• Requirement:
Pictures must not appear in your answer. Write out exactly the lines from the one with "and efficient (if" through the last line of the entries below.

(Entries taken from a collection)
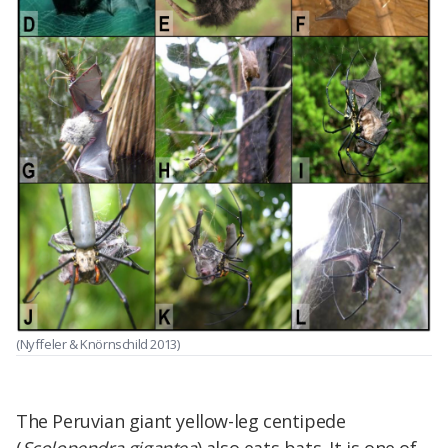
(Nyffeler & Knörnschild 2013)
The Peruvian giant yellow-leg centipede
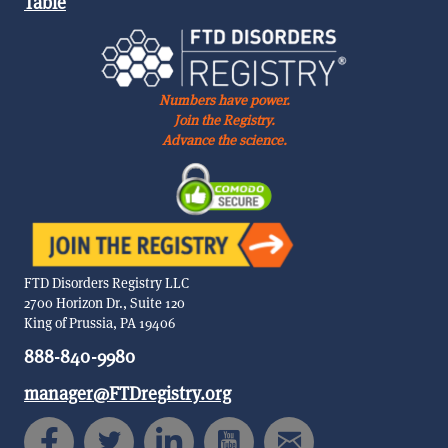
Table
Numbers have power.
Join the Registry.
Advance the science.
FTD Disorders Registry LLC
2700 Horizon Dr., Suite 120
King of Prussia, PA 19406
888-840-9980
manager@FTDregistry.org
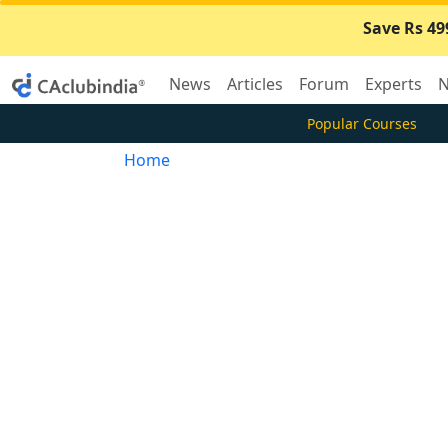
Save Rs 49
News
Articles
Forum
Experts
N
Popular Courses
Home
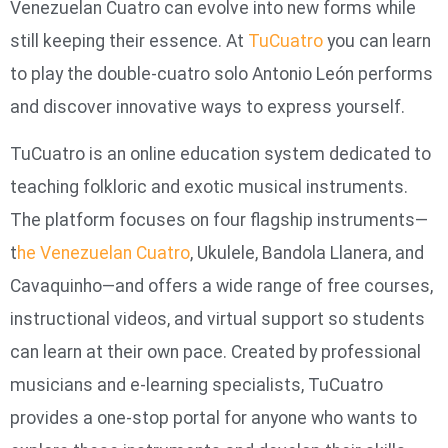
Venezuelan Cuatro can evolve into new forms while
still keeping their essence. At
TuCuatro
you can learn
to play the double-cuatro solo Antonio León performs
and discover innovative ways to express yourself.
TuCuatro is an online education system dedicated to
teaching folkloric and exotic musical instruments.
The platform focuses on four flagship instruments—
t
he Venezuelan Cuatro
, Ukulele, Bandola Llanera, and
Cavaquinho—and offers a wide range of free courses,
instructional videos, and virtual support so students
can learn at their own pace. Created by professional
musicians and e‑learning specialists, TuCuatro
provides a one‑stop portal for anyone who wants to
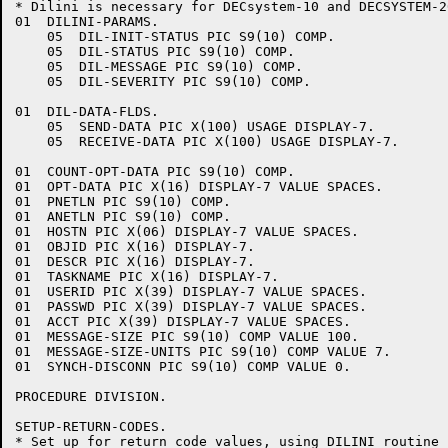
* Dilini is necessary for DECsystem-10 and DECSYSTEM-2
01  DILINI-PARAMS.

    05  DIL-INIT-STATUS PIC S9(10) COMP.

    05  DIL-STATUS PIC S9(10) COMP.

    05  DIL-MESSAGE PIC S9(10) COMP.

    05  DIL-SEVERITY PIC S9(10) COMP.

01  DIL-DATA-FLDS.

    05  SEND-DATA PIC X(100) USAGE DISPLAY-7.

    05  RECEIVE-DATA PIC X(100) USAGE DISPLAY-7.

01  COUNT-OPT-DATA PIC S9(10) COMP.

01  OPT-DATA PIC X(16) DISPLAY-7 VALUE SPACES.

01  PNETLN PIC S9(10) COMP.

01  ANETLN PIC S9(10) COMP.

01  HOSTN PIC X(06) DISPLAY-7 VALUE SPACES.

01  OBJID PIC X(16) DISPLAY-7.

01  DESCR PIC X(16) DISPLAY-7.

01  TASKNAME PIC X(16) DISPLAY-7.

01  USERID PIC X(39) DISPLAY-7 VALUE SPACES.

01  PASSWD PIC X(39) DISPLAY-7 VALUE SPACES.

01  ACCT PIC X(39) DISPLAY-7 VALUE SPACES.

01  MESSAGE-SIZE PIC S9(10) COMP VALUE 100.

01  MESSAGE-SIZE-UNITS PIC S9(10) COMP VALUE 7.

01  SYNCH-DISCONN PIC S9(10) COMP VALUE 0.

PROCEDURE DIVISION.

SETUP-RETURN-CODES.

* Set up for return code values, using DILINI routine
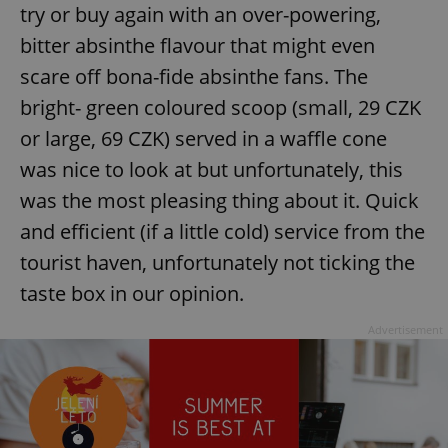
try or buy again with an over-powering,
bitter absinthe flavour that might even
scare off bona-fide absinthe fans. The
bright- green coloured scoop (small, 29 CZK
or large, 69 CZK) served in a waffle cone
was nice to look at but unfortunately, this
was the most pleasing thing about it. Quick
and efficient (if a little cold) service from the
tourist haven, unfortunately not ticking the
taste box in our opinion.
Advertisement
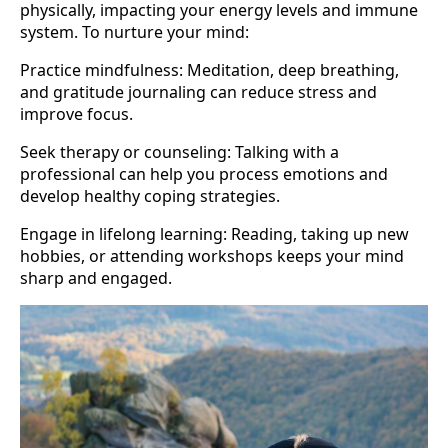
physically, impacting your energy levels and immune
system. To nurture your mind:
Practice mindfulness: Meditation, deep breathing,
and gratitude journaling can reduce stress and
improve focus.
Seek therapy or counseling: Talking with a
professional can help you process emotions and
develop healthy coping strategies.
Engage in lifelong learning: Reading, taking up new
hobbies, or attending workshops keeps your mind
sharp and engaged.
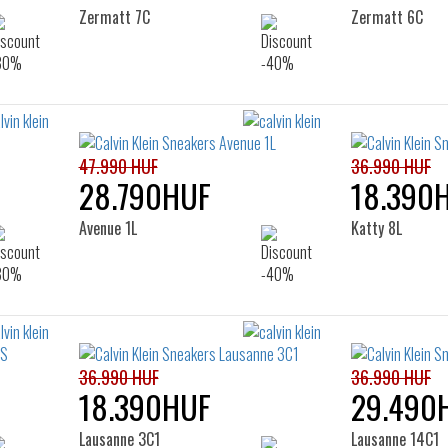
Zermatt 7C
Zermatt 6C
47.990 HUF
36.990 HUF
28.790HUF
18.390
Avenue 1L
Katty 8L
36.990 HUF
36.990 HUF
18.390HUF
29.490
Lausanne 3C1
Lausanne 14C1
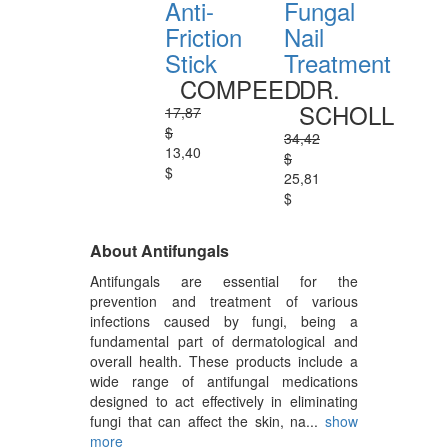
Anti-
Fungal
Friction
Nail
Stick
Treatment
COMPEED
DR.
SCHOLL
17,87
$
34,42
13,40
$
$
25,81
$
About Antifungals
Antifungals are essential for the
prevention and treatment of various
infections caused by fungi, being a
fundamental part of dermatological and
overall health. These products include a
wide range of antifungal medications
designed to act effectively in eliminating
fungi that can affect the skin, na...
show
more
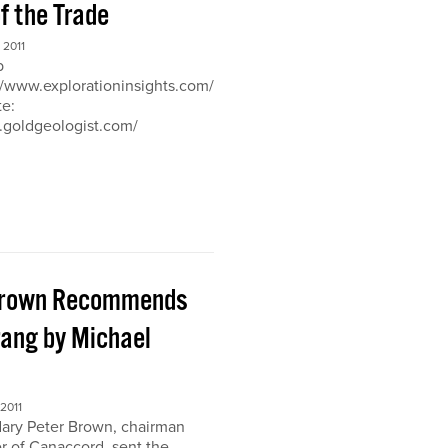
of the Trade
2011
b
://www.explorationinsights.com/
te:
.goldgeologist.com/
Brown Recommends
ang by Michael
2011
ary Peter Brown, chairman
r of Canaccord, sent the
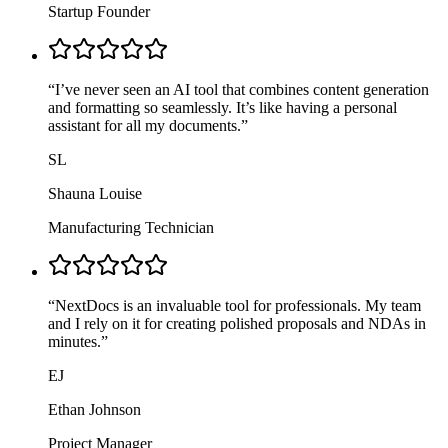
Startup Founder
“
I’ve never seen an AI tool that combines content generation
and formatting so seamlessly. It’s like having a personal
assistant for all my documents.
”
SL
Shauna Louise
Manufacturing Technician
“
NextDocs is an invaluable tool for professionals. My team
and I rely on it for creating polished proposals and NDAs in
minutes.
”
EJ
Ethan Johnson
Project Manager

• Reply to the task:
and efficient (if a little cold) service from the
tourist haven, unfortunately not ticking the
taste box in our opinion.
Advertisement
physically, impacting your energy levels and immune
system. To nurture your mind:
Practice mindfulness: Meditation, deep breathing,
and gratitude journaling can reduce stress and
improve focus.
Seek therapy or counseling: Talking with a
professional can help you process emotions and
develop healthy coping strategies.
Engage in lifelong learning: Reading, taking up new
hobbies, or attending workshops keeps your mind
sharp and engaged.
Zermatt 7C
Zermatt 6C
47.990 HUF
36.990 HUF
28.790HUF
18.390
Avenue 1L
Katty 8L
36.990 HUF
36.990 HUF
18.390HUF
29.490
Lausanne 3C1
Lausanne 14C1
Anti-
Fungal
Friction
Nail
Stick
Treatment
COMPEED
DR.
SCHOLL
17,87
$
34,42
13,40
$
$
25,81
$
About Antifungals
Antifungals are essential for the
prevention and treatment of various
infections caused by fungi, being a
fundamental part of dermatological and
overall health. These products include a
wide range of antifungal medications
designed to act effectively in eliminating
fungi that can affect the skin, na...
show
more
of the Trade
2011
b
://www.explorationinsights.com/
te:
.goldgeologist.com/
Brown Recommends
ang by Michael
2011
ary Peter Brown, chairman
r of Canaccord, sent the
Startup Founder
“
I’ve never seen an AI tool that combines content generation
and formatting so seamlessly. It’s like having a personal
assistant for all my documents.
”
SL
Shauna Louise
Manufacturing Technician
“
NextDocs is an invaluable tool for professionals. My team
and I rely on it for creating polished proposals and NDAs in
minutes.
”
EJ
Ethan Johnson
Project Manager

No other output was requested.